Agama buat saya ketika itu, tak lebih hanya sebagai tempelan belaka. Sebagai penganut Budha, saya nyaris tak pernah ke wihara untuk bersembahyang. Begitu pun sebagai penganut Kristen, saya nyaris tak pernah ikut kebaktian di gereja. Karena terlalu dikejar obsesi untuk menjadi orang kaya, saya jadi lupa segalanya. Saya tak tahu lagi mana yang halal dan mana yang haram. Semua cara akan saya tempuh untuk memperoleh kekayaan. Termasuk dengan jalan “muja” ke Gunung Kawi. Di tempat yang dianggap keramat ini banyak orang yang datang untuk minta pesugihan (kekayaan). Melalui petunjuk yang diberikan kuncen, saya mulai nglakoni (menjalankan) beberapa persyaratan yang tak bisa saya ceritakan di sini.

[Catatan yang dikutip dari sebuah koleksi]
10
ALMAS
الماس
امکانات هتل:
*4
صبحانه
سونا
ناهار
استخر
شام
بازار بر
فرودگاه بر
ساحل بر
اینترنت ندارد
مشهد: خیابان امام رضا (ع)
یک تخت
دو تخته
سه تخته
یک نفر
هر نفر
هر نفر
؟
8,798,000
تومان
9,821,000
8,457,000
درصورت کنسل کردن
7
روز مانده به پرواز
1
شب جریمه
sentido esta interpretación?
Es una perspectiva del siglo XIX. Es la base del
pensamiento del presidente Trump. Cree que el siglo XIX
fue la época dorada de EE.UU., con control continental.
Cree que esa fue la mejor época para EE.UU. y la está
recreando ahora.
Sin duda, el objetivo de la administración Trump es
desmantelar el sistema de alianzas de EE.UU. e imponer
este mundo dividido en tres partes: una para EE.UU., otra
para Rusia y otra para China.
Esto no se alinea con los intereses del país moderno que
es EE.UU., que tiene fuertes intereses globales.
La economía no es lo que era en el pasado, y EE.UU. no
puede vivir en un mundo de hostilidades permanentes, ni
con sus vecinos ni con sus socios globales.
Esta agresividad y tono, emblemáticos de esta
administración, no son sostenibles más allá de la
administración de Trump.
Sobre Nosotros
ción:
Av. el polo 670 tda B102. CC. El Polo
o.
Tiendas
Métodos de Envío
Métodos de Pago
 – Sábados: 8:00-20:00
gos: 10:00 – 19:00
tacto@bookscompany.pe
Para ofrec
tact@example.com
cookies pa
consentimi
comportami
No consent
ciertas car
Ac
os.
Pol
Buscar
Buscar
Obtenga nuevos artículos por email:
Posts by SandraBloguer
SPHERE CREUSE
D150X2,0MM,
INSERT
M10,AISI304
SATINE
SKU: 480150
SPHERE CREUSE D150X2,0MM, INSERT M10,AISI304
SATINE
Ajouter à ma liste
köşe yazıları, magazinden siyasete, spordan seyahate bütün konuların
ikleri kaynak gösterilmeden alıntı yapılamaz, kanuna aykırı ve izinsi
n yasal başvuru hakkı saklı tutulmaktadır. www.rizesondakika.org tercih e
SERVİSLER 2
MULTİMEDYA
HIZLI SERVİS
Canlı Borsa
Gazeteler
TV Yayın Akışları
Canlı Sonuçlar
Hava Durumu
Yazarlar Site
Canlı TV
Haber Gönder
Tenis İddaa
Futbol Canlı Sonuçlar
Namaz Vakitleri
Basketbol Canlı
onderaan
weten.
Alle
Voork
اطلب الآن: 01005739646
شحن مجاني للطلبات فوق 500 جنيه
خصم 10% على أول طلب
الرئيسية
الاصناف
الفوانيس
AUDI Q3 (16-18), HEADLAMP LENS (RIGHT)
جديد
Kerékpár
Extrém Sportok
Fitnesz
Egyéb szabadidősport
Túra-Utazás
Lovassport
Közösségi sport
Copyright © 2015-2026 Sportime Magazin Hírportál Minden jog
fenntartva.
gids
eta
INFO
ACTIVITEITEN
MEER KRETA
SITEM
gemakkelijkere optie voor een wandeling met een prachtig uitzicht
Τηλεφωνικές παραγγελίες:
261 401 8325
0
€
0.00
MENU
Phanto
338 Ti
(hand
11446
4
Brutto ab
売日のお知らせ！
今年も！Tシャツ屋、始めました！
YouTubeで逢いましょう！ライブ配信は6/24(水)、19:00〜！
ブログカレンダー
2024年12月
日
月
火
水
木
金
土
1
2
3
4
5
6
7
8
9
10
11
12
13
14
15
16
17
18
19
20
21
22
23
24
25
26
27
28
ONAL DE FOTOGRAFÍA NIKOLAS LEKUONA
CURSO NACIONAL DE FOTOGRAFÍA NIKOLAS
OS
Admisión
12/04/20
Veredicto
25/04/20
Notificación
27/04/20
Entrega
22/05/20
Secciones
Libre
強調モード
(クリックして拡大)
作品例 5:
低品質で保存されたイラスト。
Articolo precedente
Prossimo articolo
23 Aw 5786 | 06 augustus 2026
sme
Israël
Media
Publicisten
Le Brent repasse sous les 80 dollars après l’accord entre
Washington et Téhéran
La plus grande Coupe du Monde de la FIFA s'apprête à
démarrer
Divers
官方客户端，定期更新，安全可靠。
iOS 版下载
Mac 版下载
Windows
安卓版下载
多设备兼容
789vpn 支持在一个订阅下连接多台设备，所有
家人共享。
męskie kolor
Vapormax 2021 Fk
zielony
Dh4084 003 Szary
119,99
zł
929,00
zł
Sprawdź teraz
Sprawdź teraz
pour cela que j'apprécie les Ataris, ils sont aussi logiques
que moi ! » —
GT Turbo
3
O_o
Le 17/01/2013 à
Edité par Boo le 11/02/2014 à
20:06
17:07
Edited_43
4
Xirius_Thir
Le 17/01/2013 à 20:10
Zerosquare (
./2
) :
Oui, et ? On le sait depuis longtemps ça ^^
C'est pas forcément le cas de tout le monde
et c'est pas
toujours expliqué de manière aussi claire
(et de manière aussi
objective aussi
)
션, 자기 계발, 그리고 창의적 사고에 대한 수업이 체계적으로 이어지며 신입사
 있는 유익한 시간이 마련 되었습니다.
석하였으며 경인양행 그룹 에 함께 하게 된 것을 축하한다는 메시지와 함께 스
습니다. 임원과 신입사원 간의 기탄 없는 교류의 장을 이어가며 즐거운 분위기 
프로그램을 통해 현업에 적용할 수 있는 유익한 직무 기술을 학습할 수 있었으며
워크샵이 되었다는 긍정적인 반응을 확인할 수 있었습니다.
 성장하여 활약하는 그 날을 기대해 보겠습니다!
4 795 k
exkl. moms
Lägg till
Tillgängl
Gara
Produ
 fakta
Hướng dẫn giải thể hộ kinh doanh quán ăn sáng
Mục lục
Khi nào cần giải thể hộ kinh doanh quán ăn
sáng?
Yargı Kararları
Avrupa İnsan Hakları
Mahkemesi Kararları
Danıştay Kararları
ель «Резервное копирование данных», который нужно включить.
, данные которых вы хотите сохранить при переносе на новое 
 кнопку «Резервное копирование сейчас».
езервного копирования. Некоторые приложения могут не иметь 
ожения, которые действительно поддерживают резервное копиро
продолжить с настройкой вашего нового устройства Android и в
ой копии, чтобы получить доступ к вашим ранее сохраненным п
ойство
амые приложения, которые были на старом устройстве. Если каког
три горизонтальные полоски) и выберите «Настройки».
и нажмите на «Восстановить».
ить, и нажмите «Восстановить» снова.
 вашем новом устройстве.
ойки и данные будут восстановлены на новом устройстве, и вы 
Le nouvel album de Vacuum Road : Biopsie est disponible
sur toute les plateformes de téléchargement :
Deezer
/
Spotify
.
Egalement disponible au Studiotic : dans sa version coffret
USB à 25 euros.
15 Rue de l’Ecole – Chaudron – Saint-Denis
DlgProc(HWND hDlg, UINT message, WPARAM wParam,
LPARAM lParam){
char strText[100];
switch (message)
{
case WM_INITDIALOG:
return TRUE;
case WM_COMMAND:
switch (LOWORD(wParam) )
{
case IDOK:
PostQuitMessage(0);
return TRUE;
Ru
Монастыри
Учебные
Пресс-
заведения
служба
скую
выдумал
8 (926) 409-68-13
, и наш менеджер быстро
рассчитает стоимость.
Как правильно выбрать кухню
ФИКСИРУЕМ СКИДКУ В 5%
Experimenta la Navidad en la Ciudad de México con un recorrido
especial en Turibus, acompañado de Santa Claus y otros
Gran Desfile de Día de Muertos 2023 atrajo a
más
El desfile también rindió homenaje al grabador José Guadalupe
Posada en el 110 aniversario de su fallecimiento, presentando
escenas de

Daftar Tugas
A) Bisakah Anda menyusun ulang catatan di atas sebagai daftar bernomor tanpa baris kosong, mulai dari baris pertama catatan hingga baris yang memuat "fue la época", termasuk baris itu sendiri?
B) Bisakah Anda melanjutkan teks tentang pencarian pesugihan di Gunung Kawi itu, mulai setelah kalimat terakhirnya?

Jawaban Tugas
A)
1. 10
2. ALMAS
3. الماس
4. امکانات هتل:
5. *4
6. صبحانه
7. سونا
8. ناهار
9. استخر
10. شام
11. بازار بر
12. فرودگاه بر
13. ساحل بر
14. اینترنت ندارد
15. مشهد: خیابان امام رضا (ع)
16. یک تخت
17. دو تخته
18. سه تخته
19. یک نفر
20. هر نفر
21. هر نفر
22. ؟
23. 8,798,000
24. تومان
25. 9,821,000
26. 8,457,000
27. درصورت کنسل کردن
28. 7
29. روز مانده به پرواز
30. 1
31. شب جریمه
32. sentido esta interpretación?
33. Es una perspectiva del siglo XIX. Es la base del
34. pensamiento del presidente Trump. Cree que el siglo XIX
35. fue la época dorada de EE.UU., con control continental.

B)
Alhasil, dalam tempo singkat usaha dagang saya maju pesat. Yang semula saya hanya pedagang tekstil eceran, meningkat bisa membuka kios, lalu membuka pabrik tekstil sederhana, sampai akhirnya mendirikan pabrik tekstil raksasa seperti PT Sritex tersebut. Kendati sudah menjadi Raja Tekstil, namun batin saya kosong dari siraman rohani. Saya tak pernah merasakan kebahagiaan dan kedamaian, sebagaimana yang sering saya saksikan dari kehidupan kaum muslimin.
Kebetulan, sebagian besar karyawan saya beragama Islam. Sering saya saksikan, di sela-sela waktu istirahat makan siang, mereka tak lupa menunaikan sembahyang (belakang saya tahu itu disebut shalat). Meskipun waktu itu di pabrik ada tempat khusus untuk shalat (mushalla atau masjid), namun mereka tetap mendirikan shalat di beberapa tempat seperti di gudang dan di lorong-lorong pabrik.
Sering saya amati, usai shalat wajah mereka tampak begitu cerah. seakan terpancar dari jiwa mereka yang tenang. Padahal saya tahu pasti, gaji mereka tak ada apa-apanya bila dibandingkan dengan kekayaan yang saya miliki.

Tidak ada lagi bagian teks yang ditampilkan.